El detonante actual combina dos vectores. Por un lado, la reunión de Jackson Hole y los datos de inflación PCE en Estados Unidos mantienen en vilo a los inversores, que descuentan menos recortes de tipos a corto plazo. Por otro, las salidas de los ETF de Bitcoin al contado superan los 1.200 millones de dólares en la semana, lo que rompe la narrativa de acumulación institucional que sostenía los precios.

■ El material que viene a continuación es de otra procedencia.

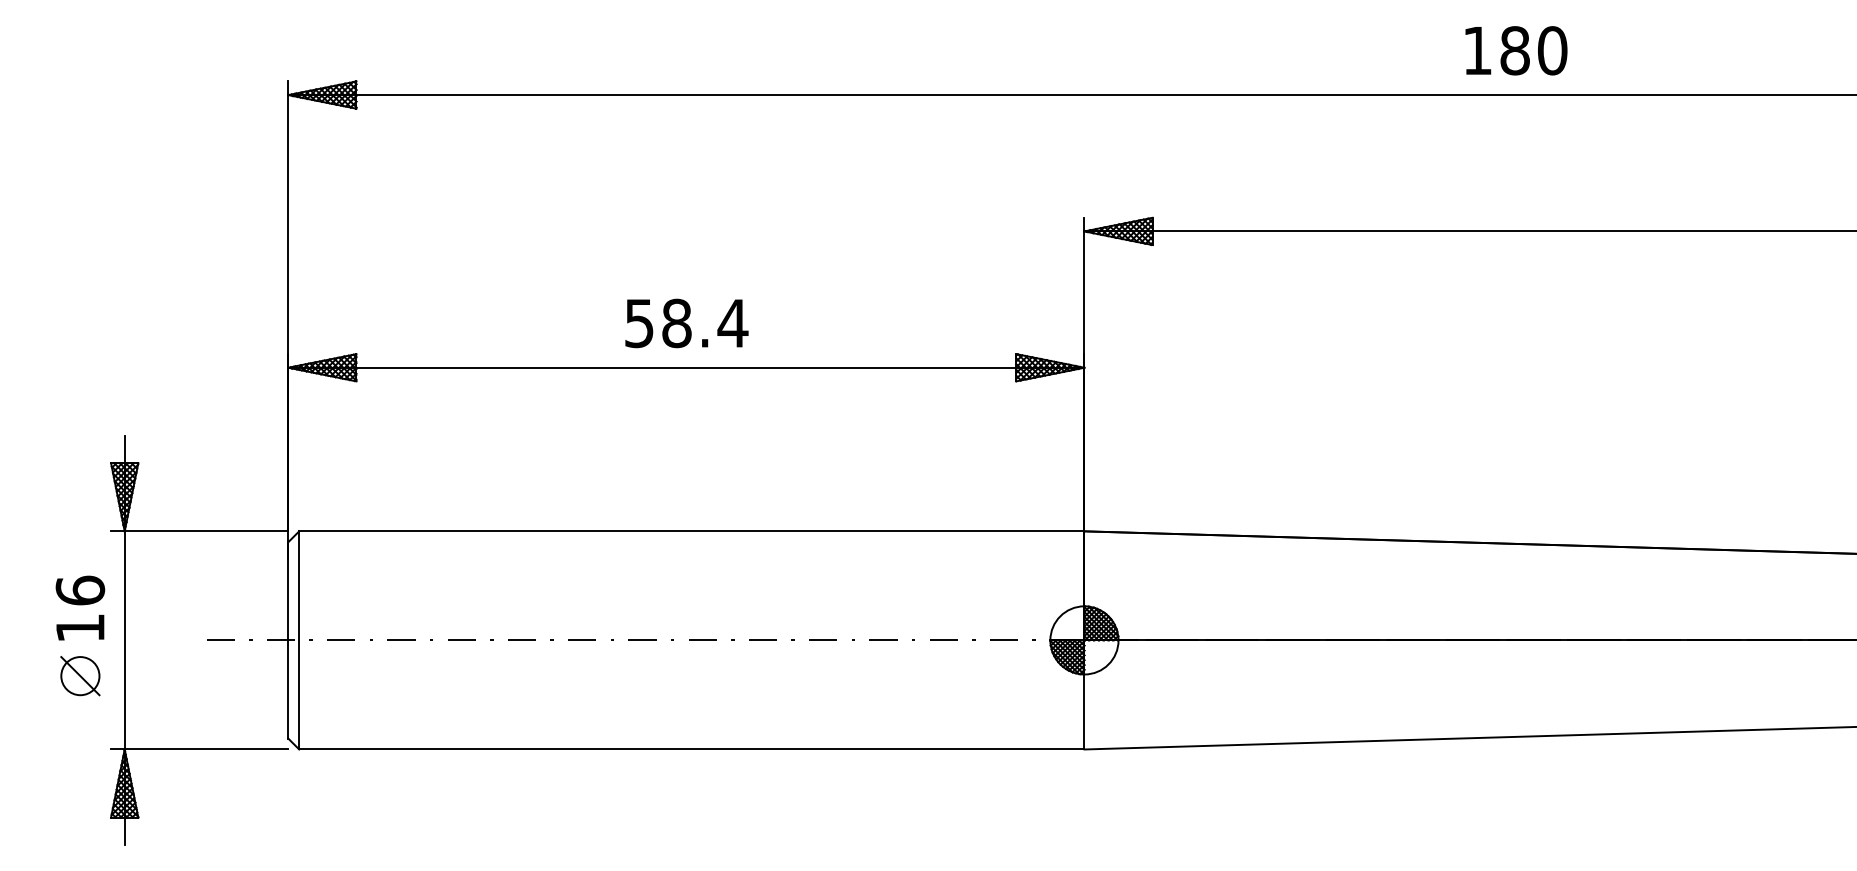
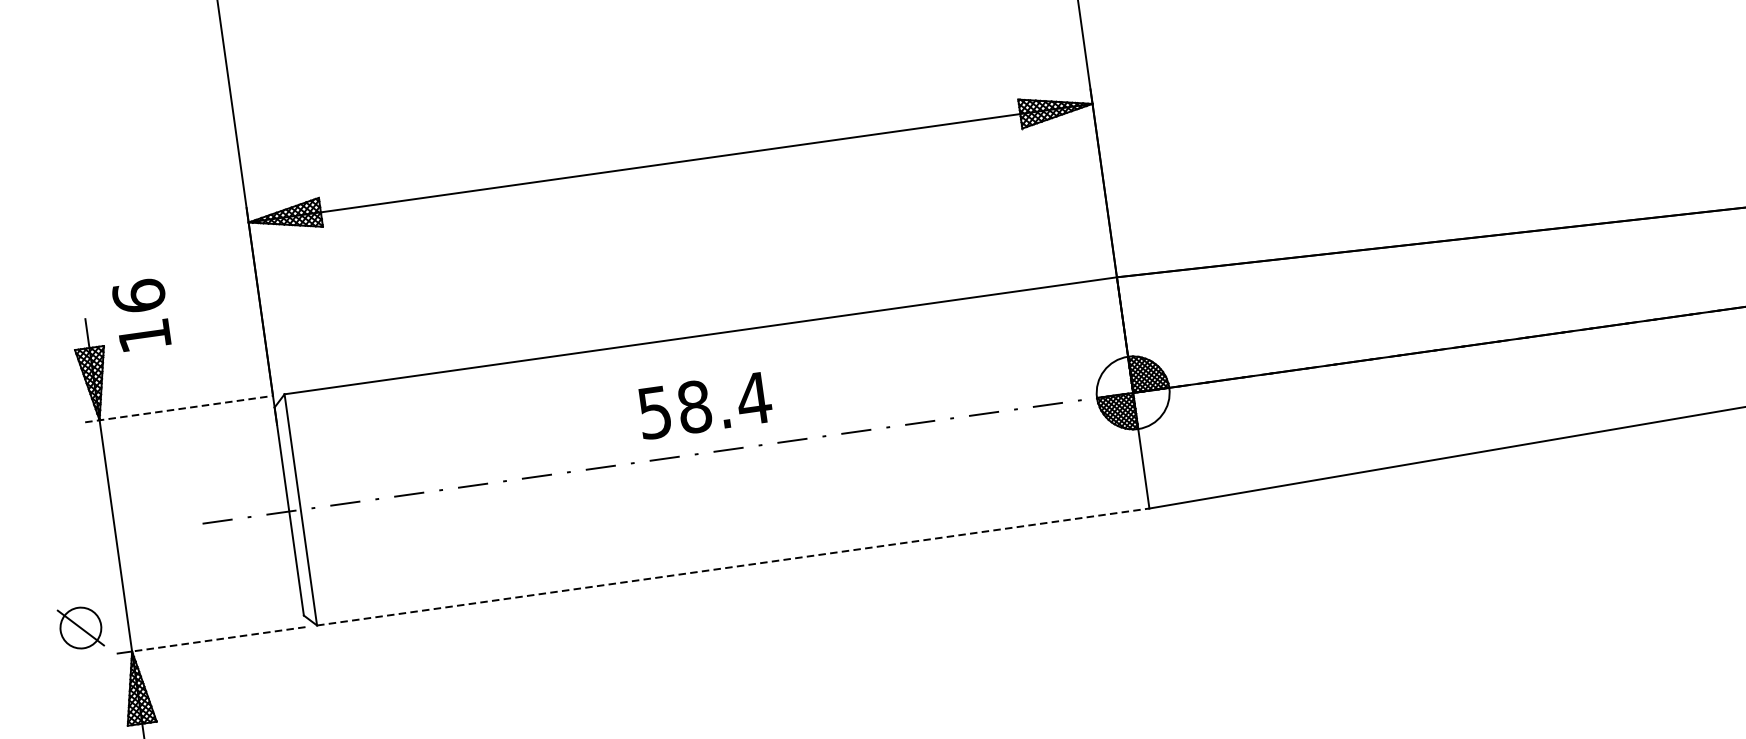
text: (686, 323) -> (704, 405), moved
line: (199, 531) -> (178, 409), solid -> dashed
text: (80, 607) -> (141, 314), moved
part: (80, 676) -> (81, 628), moved
line: (206, 749) -> (218, 639), solid -> dashed
line: (691, 749) -> (732, 567), solid -> dashed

La rotación de capital desde tokens meme hacia proyectos de inteligencia artificial añade más ruido a un mercado ya saturado.

Nuestra lectura es prudente: no vemos fallas estructurales en los protocolos afectados, pero la dependencia del sector de la liquidez barata sigue siendo su principal debilidad. El ajuste de apalancamiento puede ser saludable a medio plazo, pero mientras los flujos institucionales no regresen, las altcoins seguirán expuestas a bandazos como el de hoy.

Los niveles a vigilar en los próximos días son claros: en SUI, la zona de 0,80 dólares; en NEAR, el soporte de 1,81; y en XLM, el área de 0,10 si la presión continúa. Si los datos macro resultan más benignos de lo esperado, el rebote podría ser rápido, pero el riesgo de nuevas purgas de apalancamiento sigue latente. El inversor con posiciones apalancadas debería revisar su nivel de riesgo, porque este mercado no perdona los excesos.